#### EXERCISE:
Repeat the data word for word and skip the pictures.
───── RECORDS FOR THIS TASK ─────
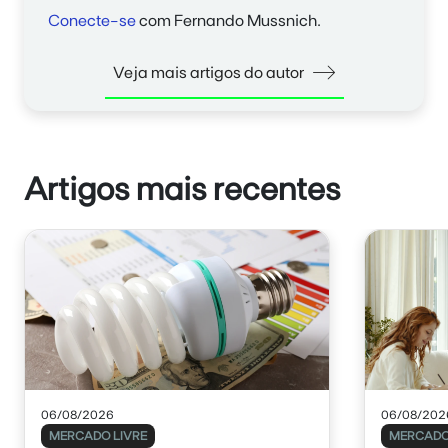
Conecte-se
com Fernando Mussnich.
Veja mais artigos do autor
Artigos mais recentes
06/08/2026
06/08/202
MERCADO LIVRE
MERCADO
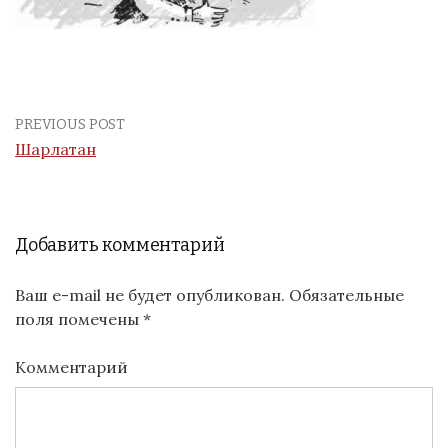
PREVIOUS POST
Шарлатан
Добавить комментарий
Ваш e-mail не будет опубликован.
Обязательные
поля помечены
*
Комментарий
─────
#### THE COMPLETED TASK:
Conecte-se
com Fernando Mussnich.
Veja mais artigos do autor
Artigos mais recentes
06/08/2026
06/08/202
MERCADO LIVRE
MERCADO
PREVIOUS POST
Шарлатан
Добавить комментарий
Ваш e-mail не будет опубликован.
Обязательные
поля помечены
*
Комментарий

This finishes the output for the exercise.